Если с этой точки зрения внимательно присмотреться к именам персонажей, оказывается, что они могут нести в себе не только совокупность черт, сюжетные ситуации, но даже смысловую основу всего произведения. Разумеется, у тех или иных авторов это проявляется по-разному, иногда более, иногда менее отчетливо. Важно тем не менее, что эти особенности имени в той или иной мере реализуются всегда, независимо от эпохи, эстетических принципов, склада дарования писателя.
Доказательством тому может служить сходное использование возможностей имени у таких непохожих писателей, как В. Набоков и С. Довлатов. И у одного и у другого за моделью имени или конкретным именем в индивидуальной художественной системе закрепляется определенная роль. В частности, в ряде произведений Набокова герой, так или иначе соотносимый с автором, получает удвоенное имя, тем самым следуя образцу двойного — Владимир Владимирович — имени автора. Таковы Гумберт Гумберт, Цинциннат Ц. и даже Лев Глебович Ганин, имя которого в искаженной форме «Лев Глево…» открывает первый абзац романа «Машенька».

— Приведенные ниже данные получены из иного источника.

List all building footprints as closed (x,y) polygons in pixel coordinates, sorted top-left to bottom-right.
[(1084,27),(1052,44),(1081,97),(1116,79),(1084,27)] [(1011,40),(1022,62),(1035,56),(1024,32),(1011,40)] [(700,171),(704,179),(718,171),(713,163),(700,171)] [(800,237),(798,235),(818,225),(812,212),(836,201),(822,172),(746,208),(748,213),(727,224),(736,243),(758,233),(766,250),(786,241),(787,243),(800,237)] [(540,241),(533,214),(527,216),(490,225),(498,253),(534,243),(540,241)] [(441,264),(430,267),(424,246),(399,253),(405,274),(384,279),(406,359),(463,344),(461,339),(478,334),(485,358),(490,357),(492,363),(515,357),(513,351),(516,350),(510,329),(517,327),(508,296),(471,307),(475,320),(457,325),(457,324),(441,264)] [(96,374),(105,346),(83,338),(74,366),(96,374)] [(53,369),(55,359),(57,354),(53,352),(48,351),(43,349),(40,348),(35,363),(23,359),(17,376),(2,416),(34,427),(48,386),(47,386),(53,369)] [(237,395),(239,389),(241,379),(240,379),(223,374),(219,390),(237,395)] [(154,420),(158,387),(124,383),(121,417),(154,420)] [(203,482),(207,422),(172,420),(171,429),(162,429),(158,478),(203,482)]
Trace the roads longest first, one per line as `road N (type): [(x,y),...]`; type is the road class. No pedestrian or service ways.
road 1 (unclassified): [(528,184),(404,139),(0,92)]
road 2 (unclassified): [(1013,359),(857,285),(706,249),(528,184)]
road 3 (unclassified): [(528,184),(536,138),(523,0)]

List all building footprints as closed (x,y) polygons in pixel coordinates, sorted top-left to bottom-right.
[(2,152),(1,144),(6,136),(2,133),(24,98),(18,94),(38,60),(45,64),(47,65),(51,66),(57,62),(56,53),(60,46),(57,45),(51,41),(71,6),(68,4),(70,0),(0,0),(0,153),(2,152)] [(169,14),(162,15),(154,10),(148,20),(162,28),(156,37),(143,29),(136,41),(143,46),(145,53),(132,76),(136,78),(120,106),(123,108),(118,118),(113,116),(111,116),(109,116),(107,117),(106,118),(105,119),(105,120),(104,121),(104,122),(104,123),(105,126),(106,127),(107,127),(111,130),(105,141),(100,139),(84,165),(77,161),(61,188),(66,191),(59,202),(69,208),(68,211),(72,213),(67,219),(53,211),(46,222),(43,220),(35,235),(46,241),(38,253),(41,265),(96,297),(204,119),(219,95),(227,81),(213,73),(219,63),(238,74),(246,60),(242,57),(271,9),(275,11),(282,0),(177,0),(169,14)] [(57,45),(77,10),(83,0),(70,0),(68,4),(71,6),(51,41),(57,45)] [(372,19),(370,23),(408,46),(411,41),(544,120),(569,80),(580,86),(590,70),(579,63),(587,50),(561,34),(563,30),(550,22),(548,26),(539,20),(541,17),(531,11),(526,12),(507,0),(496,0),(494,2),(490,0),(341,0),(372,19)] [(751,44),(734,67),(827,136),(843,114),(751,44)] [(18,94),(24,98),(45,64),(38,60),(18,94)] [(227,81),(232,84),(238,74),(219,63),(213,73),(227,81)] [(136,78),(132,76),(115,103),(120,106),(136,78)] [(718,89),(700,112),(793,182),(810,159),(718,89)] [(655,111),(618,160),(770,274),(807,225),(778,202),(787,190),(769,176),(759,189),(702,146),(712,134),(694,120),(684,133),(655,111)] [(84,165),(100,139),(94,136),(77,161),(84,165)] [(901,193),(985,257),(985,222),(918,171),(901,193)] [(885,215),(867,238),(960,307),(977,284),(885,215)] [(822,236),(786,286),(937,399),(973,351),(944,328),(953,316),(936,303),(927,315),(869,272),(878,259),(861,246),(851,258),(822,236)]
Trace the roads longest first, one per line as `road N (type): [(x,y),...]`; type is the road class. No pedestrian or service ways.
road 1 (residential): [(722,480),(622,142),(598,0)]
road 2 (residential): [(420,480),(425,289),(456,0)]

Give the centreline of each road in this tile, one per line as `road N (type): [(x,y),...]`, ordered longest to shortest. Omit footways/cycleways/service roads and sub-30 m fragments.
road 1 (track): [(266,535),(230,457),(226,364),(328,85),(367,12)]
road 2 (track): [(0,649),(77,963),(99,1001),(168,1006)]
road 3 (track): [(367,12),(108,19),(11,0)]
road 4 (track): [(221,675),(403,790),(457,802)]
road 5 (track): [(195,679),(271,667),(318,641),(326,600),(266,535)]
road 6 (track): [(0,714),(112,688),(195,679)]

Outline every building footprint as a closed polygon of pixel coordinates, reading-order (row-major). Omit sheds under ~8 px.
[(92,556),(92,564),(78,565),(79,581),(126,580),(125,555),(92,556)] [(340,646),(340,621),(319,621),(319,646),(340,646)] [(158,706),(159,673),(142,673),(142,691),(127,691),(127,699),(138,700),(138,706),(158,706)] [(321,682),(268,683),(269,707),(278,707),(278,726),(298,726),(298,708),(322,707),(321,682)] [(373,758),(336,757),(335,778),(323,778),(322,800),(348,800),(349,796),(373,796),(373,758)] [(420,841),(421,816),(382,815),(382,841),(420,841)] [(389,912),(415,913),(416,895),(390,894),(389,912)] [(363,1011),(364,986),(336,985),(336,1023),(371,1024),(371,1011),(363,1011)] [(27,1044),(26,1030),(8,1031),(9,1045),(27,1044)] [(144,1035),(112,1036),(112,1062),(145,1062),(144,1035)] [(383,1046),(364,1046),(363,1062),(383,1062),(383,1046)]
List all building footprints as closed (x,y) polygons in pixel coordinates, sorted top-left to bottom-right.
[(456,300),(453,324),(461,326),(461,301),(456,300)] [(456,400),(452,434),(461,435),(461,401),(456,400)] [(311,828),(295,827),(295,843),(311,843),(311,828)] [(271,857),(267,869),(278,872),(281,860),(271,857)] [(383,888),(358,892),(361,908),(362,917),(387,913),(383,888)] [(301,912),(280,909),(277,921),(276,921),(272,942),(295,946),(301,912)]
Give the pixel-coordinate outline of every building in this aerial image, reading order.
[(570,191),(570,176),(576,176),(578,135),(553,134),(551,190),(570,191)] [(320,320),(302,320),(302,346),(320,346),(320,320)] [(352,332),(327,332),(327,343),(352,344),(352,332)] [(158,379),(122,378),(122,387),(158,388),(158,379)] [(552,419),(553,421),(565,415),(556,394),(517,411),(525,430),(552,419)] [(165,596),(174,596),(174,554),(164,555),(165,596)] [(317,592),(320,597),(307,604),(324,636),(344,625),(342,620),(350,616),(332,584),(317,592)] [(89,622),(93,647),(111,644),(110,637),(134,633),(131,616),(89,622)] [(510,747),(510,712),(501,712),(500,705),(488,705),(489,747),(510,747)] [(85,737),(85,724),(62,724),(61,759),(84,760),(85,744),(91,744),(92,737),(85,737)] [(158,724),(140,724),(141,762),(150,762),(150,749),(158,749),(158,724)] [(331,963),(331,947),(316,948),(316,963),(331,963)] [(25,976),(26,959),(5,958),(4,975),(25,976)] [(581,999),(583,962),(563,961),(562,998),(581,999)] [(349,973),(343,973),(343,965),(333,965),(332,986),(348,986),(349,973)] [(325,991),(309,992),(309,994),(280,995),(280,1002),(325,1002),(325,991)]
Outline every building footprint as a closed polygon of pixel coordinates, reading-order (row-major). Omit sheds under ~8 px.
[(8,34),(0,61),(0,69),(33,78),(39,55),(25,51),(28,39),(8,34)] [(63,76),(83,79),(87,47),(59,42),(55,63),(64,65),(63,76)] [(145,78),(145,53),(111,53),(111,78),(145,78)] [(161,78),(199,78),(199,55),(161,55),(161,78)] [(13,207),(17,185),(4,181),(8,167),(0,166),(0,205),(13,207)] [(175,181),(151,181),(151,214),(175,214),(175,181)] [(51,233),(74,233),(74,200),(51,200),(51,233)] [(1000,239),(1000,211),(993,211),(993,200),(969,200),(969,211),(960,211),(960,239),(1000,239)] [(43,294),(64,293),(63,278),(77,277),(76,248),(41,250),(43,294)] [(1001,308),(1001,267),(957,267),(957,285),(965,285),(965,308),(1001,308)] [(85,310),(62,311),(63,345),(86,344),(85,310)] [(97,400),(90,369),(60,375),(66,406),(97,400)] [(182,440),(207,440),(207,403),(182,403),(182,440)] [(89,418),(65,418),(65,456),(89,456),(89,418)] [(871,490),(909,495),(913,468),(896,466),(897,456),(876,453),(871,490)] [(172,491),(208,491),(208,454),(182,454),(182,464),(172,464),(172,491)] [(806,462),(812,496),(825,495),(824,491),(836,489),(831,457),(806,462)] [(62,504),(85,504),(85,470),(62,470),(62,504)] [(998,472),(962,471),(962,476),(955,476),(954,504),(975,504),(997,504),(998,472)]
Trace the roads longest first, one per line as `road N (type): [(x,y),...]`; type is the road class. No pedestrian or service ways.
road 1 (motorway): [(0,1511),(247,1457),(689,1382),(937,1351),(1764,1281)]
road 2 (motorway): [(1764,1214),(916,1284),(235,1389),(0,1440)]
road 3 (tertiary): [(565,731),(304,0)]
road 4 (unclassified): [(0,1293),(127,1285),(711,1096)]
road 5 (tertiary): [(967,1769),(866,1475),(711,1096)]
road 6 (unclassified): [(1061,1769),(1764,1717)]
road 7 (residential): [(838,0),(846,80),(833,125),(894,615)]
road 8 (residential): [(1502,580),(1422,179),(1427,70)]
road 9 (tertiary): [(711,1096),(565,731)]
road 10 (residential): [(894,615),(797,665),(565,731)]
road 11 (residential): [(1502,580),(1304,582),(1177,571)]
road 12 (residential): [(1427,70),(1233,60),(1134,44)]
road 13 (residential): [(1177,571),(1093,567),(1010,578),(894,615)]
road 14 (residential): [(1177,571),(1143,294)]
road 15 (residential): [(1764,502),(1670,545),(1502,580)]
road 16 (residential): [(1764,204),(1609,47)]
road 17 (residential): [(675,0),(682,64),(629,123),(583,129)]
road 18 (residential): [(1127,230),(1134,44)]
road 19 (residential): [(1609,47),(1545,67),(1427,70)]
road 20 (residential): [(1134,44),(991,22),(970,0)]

У Довлатова взаимосвязь имени персонажа с его функцией и даже характеристикой проявляется еще отчетливее. За именем закрепляется некий инвариантный набор свойств, который вместе с именем переходит из произведения в произведение. Персонажи Довлатова могут носить только личное имя; имя и отчество; имя, отчество и фамилию. Причем состав именования наделен важной смысловой нагрузкой: «незнакомец тихим голосом представился:
— Туровер. Александр Туровер. Александр Матвеевич Туровер…
Было ясно, что он всегда представляется именно так. Сначала называет фамилию. Затем еще раз — фамилию плюс имя. Затем, наконец, фамилию, имя, отчество. Как будто одной попытки мало. Как будто разом ему не передать всего масштаба собственной личности».[37]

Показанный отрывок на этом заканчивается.